Karenanya, Aisyah Lilia mengatakan, bahwa warga sebetulnya ingin agar wewenang pendidikan SMA/SLTA atau pendidikan sederajat, dapat diambil alih kembali oleh pemerintah daerah. Makanya ia pun berusaha mendorong Pemprov Jatim agar memberi perhatian serius terhadap kesetaraan pendidikan.
“Kalau dilihat dari keadilan, saya melihat mereka (orang tua) tetap ingin supaya berada di kota saja wewenang pendidikan SMA/SLTA ini.

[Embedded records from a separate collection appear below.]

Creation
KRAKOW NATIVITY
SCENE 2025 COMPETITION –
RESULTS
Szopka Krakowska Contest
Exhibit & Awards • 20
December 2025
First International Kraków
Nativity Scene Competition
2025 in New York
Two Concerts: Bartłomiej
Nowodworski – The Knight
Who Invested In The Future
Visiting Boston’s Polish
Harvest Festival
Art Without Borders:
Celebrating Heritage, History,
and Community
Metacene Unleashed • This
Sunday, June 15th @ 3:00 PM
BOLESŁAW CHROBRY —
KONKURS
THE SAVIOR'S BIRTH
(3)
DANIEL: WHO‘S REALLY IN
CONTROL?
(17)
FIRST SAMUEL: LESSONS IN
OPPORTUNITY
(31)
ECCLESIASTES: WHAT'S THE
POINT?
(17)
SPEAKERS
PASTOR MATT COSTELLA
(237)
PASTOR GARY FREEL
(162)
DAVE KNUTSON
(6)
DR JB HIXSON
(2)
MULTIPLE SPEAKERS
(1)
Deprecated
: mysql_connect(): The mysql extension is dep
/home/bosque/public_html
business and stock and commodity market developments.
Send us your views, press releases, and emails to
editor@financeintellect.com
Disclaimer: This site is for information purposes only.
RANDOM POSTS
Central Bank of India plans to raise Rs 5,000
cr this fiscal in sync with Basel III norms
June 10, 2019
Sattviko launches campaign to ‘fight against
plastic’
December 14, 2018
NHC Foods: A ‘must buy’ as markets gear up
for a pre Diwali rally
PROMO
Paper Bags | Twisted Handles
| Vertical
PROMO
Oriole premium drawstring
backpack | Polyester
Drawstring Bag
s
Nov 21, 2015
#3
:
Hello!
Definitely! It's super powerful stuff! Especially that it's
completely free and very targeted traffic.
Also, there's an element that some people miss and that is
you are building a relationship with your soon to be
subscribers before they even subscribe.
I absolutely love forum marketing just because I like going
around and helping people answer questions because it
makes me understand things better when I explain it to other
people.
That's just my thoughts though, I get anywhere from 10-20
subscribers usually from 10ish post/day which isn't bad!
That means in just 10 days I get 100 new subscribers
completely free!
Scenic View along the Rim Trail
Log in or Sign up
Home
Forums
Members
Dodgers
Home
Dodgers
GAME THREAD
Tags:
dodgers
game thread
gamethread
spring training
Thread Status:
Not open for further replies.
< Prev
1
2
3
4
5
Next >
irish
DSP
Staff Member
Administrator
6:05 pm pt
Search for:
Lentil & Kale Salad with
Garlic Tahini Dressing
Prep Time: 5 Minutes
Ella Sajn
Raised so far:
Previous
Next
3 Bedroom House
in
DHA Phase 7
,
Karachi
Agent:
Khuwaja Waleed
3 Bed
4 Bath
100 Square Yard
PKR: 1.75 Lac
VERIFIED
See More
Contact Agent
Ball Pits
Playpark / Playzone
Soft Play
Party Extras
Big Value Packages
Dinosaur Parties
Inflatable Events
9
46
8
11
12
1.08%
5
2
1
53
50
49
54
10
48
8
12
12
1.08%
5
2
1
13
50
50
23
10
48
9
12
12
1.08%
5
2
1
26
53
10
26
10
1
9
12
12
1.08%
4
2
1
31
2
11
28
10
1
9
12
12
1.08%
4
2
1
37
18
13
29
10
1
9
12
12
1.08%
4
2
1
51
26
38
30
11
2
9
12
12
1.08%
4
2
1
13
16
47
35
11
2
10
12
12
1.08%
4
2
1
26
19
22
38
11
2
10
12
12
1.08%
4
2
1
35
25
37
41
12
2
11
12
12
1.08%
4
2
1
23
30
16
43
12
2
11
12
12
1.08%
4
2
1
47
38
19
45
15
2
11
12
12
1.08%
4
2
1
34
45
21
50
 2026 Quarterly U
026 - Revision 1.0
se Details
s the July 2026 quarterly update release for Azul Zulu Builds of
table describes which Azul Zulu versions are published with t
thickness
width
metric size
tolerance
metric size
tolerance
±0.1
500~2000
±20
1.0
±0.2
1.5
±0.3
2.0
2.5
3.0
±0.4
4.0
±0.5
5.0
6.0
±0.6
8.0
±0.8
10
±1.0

Karena kita kan juga ingin pemerataan (pendidikan),” ujarnya.
Tak hanya terkait biaya pendidikan anak, Aisyah Lilia mengaku, guru di Madiun juga mengeluhkan soal masalah seragam. Selama ini, guru atau tenaga pendidik di sana, setiap mengajar hanya menggunakan satu seragam.
“Yang dikeluhkan oleh mereka adalah seragam guru. Masak seragam guru cuma satu. Kita juga ingin pemerataan terkait seragam guru,” kata Bunda Ica – sapaan lekat politisi PKB perempuan ini.
Selain itu, Bunda Ica menyatakan, pihaknya juga menaruh perhatian serius terhadap dunia pendidikan diniyah tingkat ULYA di Pondok Pesantren. Menurut dia, pendidikan Ulya yang setara dengan Madrasah Aliyah atau SMA, belum mendapat perhatian serius dari pemerintah.
“Madrasah Ulya ini tadi ternyata BPOPP-nya belum disertakan Pemerintah Provinsi kepada pendidikan yang setara dengan SMA atau SLTA. Itu yang perlu diberikan perhatian,” tegasnya.
Makanya, ia menegaskan, bakal terus mendorong Pemprov Jatim untuk menyertakan dan memberikan perhatian terhadap pendidikan Madrasah ULYA. Salah satunya yakni melalui Perda Pondok Pesantren.
“Termasuk kita melalui Perda Pondok Pesantren ini kan ingin itu (intervensi ke Madrasah). Kita ingin sama dengan pendidikan yang lain, umum atau negeri,” tandasnya. (KN01)
Foto : , Anggota Fraksi PKB DPRD Jatim, Hj. Aisyah Lilia Agustina menggelar Reses III Tahun 32021 di Kabupaten Madiun, Sabtu (30/10/2021).